La Belle de nuit (Mirabilis jalapa L.) est une plante herbacée vivace, de la famille des Nyctaginacées, poussant aussi bien dans les jardins que dans les milieux incultes.
Je presse le pas dans les ruelles désertes à cette heure. Je suis en retard, comme toujours, un peu, pas trop. Comme si je retardais perpétuellement de quelques minutes l’instant peut-être décisif. Je l’aperçois de dos, je ne l’ai jamais vue, mais je sais que c’est elle, elle est là, comme convenu, sous les arches, je crois qu’elle fume, un peu.
J’ai l’impression de rejoindre une vieille copine. Le serveur du bar où nous entrons ne s’y trompe pas, et nous donne du « les filles », alors que bon, il doit avoisiner la moitié de notre âge. Ca nous fait rire, ce soir nos valises sont posées à la maison, ne restent que deux filles qui se retrouvent en ville pour papoter. On parle de nos vies, de nos jobs, de nos mecs, ceux d’avant et ceux de maintenant, de ce qu’on tait, de ce qui est dur, de ce qui est doux, de nos failles et de nos forces, de nos fuites, de notre humanité, en somme, derrière nos doubles virtuels.

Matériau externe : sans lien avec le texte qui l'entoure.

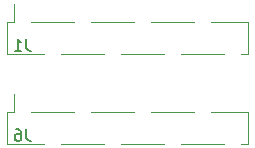
<source format=gbr>
G04 #@! TF.GenerationSoftware,KiCad,Pcbnew,5.0.2-bee76a0~70~ubuntu18.04.1*
G04 #@! TF.CreationDate,2019-03-08T21:19:01-05:00*
G04 #@! TF.ProjectId,2mm100mil-headers,326d6d31-3030-46d6-996c-2d6865616465,rev?*
G04 #@! TF.SameCoordinates,Original*
G04 #@! TF.FileFunction,Legend,Bot*
G04 #@! TF.FilePolarity,Positive*
%FSLAX46Y46*%
G04 Gerber Fmt 4.6, Leading zero omitted, Abs format (unit mm)*
G04 Created by KiCad (PCBNEW 5.0.2-bee76a0~70~ubuntu18.04.1) date Fri 08 Mar 2019 21:19:01 EST*
%MOMM*%
%LPD*%
G01*
G04 APERTURE LIST*
%ADD10C,0.120000*%
%ADD11C,0.150000*%
G04 APERTURE END LIST*
D10*
G04 #@! TO.C,J1*
X101540000Y-96460000D02*
X101540000Y-99120000D01*
X121980000Y-96460000D02*
X121980000Y-99120000D01*
X101540000Y-99120000D02*
X104650000Y-99120000D01*
X102110000Y-96460000D02*
X102110000Y-94940000D01*
X101540000Y-96460000D02*
X102110000Y-96460000D01*
X121410000Y-99120000D02*
X121980000Y-99120000D01*
X106170000Y-99120000D02*
X109730000Y-99120000D01*
X111250000Y-99120000D02*
X114810000Y-99120000D01*
X116330000Y-99120000D02*
X119890000Y-99120000D01*
X103630000Y-96460000D02*
X107190000Y-96460000D01*
X108710000Y-96460000D02*
X112270000Y-96460000D01*
X113790000Y-96460000D02*
X117350000Y-96460000D01*
X118870000Y-96460000D02*
X121980000Y-96460000D01*
G04 #@! TO.C,J6*
X101540000Y-104080000D02*
X101540000Y-106740000D01*
X121980000Y-104080000D02*
X121980000Y-106740000D01*
X101540000Y-106740000D02*
X104650000Y-106740000D01*
X102110000Y-104080000D02*
X102110000Y-102560000D01*
X101540000Y-104080000D02*
X102110000Y-104080000D01*
X121410000Y-106740000D02*
X121980000Y-106740000D01*
X106170000Y-106740000D02*
X109730000Y-106740000D01*
X111250000Y-106740000D02*
X114810000Y-106740000D01*
X116330000Y-106740000D02*
X119890000Y-106740000D01*
X103630000Y-104080000D02*
X107190000Y-104080000D01*
X108710000Y-104080000D02*
X112270000Y-104080000D01*
X113790000Y-104080000D02*
X117350000Y-104080000D01*
X118870000Y-104080000D02*
X121980000Y-104080000D01*
G04 #@! TO.C,J1*
D11*
X103203333Y-97877380D02*
X103203333Y-98591666D01*
X103250952Y-98734523D01*
X103346190Y-98829761D01*
X103489047Y-98877380D01*
X103584285Y-98877380D01*
X102203333Y-98877380D02*
X102774761Y-98877380D01*
X102489047Y-98877380D02*
X102489047Y-97877380D01*
X102584285Y-98020238D01*
X102679523Y-98115476D01*
X102774761Y-98163095D01*
G04 #@! TO.C,J6*
X103203333Y-105497380D02*
X103203333Y-106211666D01*
X103250952Y-106354523D01*
X103346190Y-106449761D01*
X103489047Y-106497380D01*
X103584285Y-106497380D01*
X102298571Y-105497380D02*
X102489047Y-105497380D01*
X102584285Y-105545000D01*
X102631904Y-105592619D01*
X102727142Y-105735476D01*
X102774761Y-105925952D01*
X102774761Y-106306904D01*
X102727142Y-106402142D01*
X102679523Y-106449761D01*
X102584285Y-106497380D01*
X102393809Y-106497380D01*
X102298571Y-106449761D01*
X102250952Y-106402142D01*
X102203333Y-106306904D01*
X102203333Y-106068809D01*
X102250952Y-105973571D01*
X102298571Y-105925952D01*
X102393809Y-105878333D01*
X102584285Y-105878333D01*
X102679523Y-105925952D01*
X102727142Y-105973571D01*
X102774761Y-106068809D01*
G04 #@! TD*
M02*

</source>
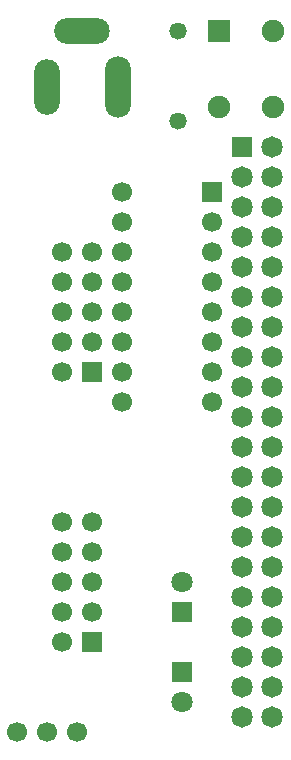
<source format=gbr>
G04 DipTrace 3.2.0.1*
G04 TopMask.gbr*
%MOMM*%
G04 #@! TF.FileFunction,Soldermask,Top*
G04 #@! TF.Part,Single*
%ADD25R,1.7X1.7*%
%ADD26C,1.7*%
%ADD39C,1.9*%
%ADD40R,1.9X1.9*%
%ADD41C,1.47*%
%ADD43C,1.47*%
%ADD45R,1.82X1.82*%
%ADD47C,1.82*%
%ADD49O,4.7X2.2*%
%ADD51O,2.2X5.2*%
%ADD53O,2.2X4.7*%
%ADD56C,1.7*%
%ADD58C,1.8*%
%ADD60R,1.8X1.8*%
%FSLAX35Y35*%
G04*
G71*
G90*
G75*
G01*
G04 TopMask*
%LPD*%
D60*
X2951000Y2397000D3*
D58*
Y2143000D3*
D60*
Y2905000D3*
D58*
Y3159000D3*
D56*
X1935000Y5953000D3*
Y5699000D3*
Y5445000D3*
Y5191000D3*
Y4937000D3*
D25*
X2189000D3*
D56*
Y5191000D3*
Y5445000D3*
Y5699000D3*
Y5953000D3*
X1935000Y3667000D3*
Y3413000D3*
Y3159000D3*
Y2905000D3*
Y2651000D3*
D25*
X2189000D3*
D56*
Y2905000D3*
Y3159000D3*
Y3413000D3*
Y3667000D3*
D53*
X1808000Y7350000D3*
D51*
X2408000D3*
D49*
X2108000Y7820000D3*
D47*
X3713000Y6842000D3*
Y6588000D3*
Y6334000D3*
Y6080000D3*
Y5826000D3*
Y5572000D3*
Y5318000D3*
Y5064000D3*
Y4810000D3*
Y4556000D3*
Y4302000D3*
Y4048000D3*
Y3794000D3*
Y3540000D3*
Y3286000D3*
Y3032000D3*
Y2778000D3*
Y2524000D3*
Y2270000D3*
Y2016000D3*
X3459000D3*
Y2270000D3*
Y2524000D3*
Y2778000D3*
Y3032000D3*
Y3286000D3*
Y3540000D3*
Y3794000D3*
Y4048000D3*
Y4302000D3*
Y4556000D3*
Y4810000D3*
Y5064000D3*
Y5318000D3*
Y5572000D3*
Y5826000D3*
Y6080000D3*
Y6334000D3*
Y6588000D3*
D45*
Y6842000D3*
D43*
X2919250Y7826250D3*
D41*
Y7064250D3*
D40*
X3268500Y7826250D3*
D39*
X3718500D3*
Y7176250D3*
X3268500D3*
D25*
X3205000Y6461000D3*
D26*
Y6207000D3*
Y5953000D3*
Y5699000D3*
Y5445000D3*
Y5191000D3*
Y4937000D3*
Y4683000D3*
X2443000D3*
Y4937000D3*
Y5191000D3*
Y5445000D3*
Y5699000D3*
Y5953000D3*
Y6207000D3*
Y6461000D3*
D56*
X2062000Y1889000D3*
X1808000D3*
X1554000D3*
M02*

</source>
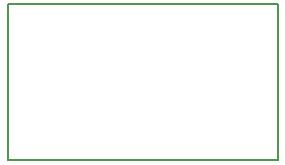
<source format=gbr>
G04 #@! TF.GenerationSoftware,KiCad,Pcbnew,(5.0.0)*
G04 #@! TF.CreationDate,2019-04-02T12:17:06-04:00*
G04 #@! TF.ProjectId,voltage-regulator-module,766F6C746167652D726567756C61746F,rev?*
G04 #@! TF.SameCoordinates,Original*
G04 #@! TF.FileFunction,Profile,NP*
%FSLAX46Y46*%
G04 Gerber Fmt 4.6, Leading zero omitted, Abs format (unit mm)*
G04 Created by KiCad (PCBNEW (5.0.0)) date 04/02/19 12:17:06*
%MOMM*%
%LPD*%
G01*
G04 APERTURE LIST*
%ADD10C,0.150000*%
G04 APERTURE END LIST*
D10*
X200660000Y-127508000D02*
X177800000Y-127508000D01*
X200660000Y-114300000D02*
X200660000Y-127508000D01*
X177800000Y-114300000D02*
X200660000Y-114300000D01*
X177800000Y-127508000D02*
X177800000Y-114300000D01*
M02*

</source>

Elle parle, et je la regarde, ma Belle de nuit. Elle est magnifique. Solaire. C’est le mot qui lui convient. Elle rayonne. Elle congédie un vendeur de fleurs avec un tel sourire qu’à sa place, je lui aurais offert toutes mes roses sur le champ. Elle se fige, sur la défensive, quand je sors mon appareil photo. Je ne lui en vole qu’une, pas très nette, mais sur laquelle elle se trouvera belle. J’ai gagné. Je l’ai montrée telle qu’elle est. Telle que je la vois, et non telle qu’elle se perçoit. Bienveillance, bienveillance, que ton chemin est long. La beauté n’est pas celle, figée, sans sentiment, des magazines en papier glacé, mais celle de la grâce d’un mouvement, d’une expression qui laisse soudain échapper la beauté intérieure. La beauté est indulgence envers soi-même, et dans les yeux de celui qui regarde. La beauté, c’est regarder avec émotion.
Il est plus de minuit quand nous nous quittons, à peine au début de l’inventaire de nos points communs, dont ceux d’être approximatives en pose de vernis et pointilleuses en desserts – que nous délaisserons ce soir-là, pour un autre verre, encore, dans un autre bar.
Armelle est l’auteure du blog Blonde Paresseuse, mais également du roman Un éléphant de porcelaine, dont j’ai déjà parlé ici.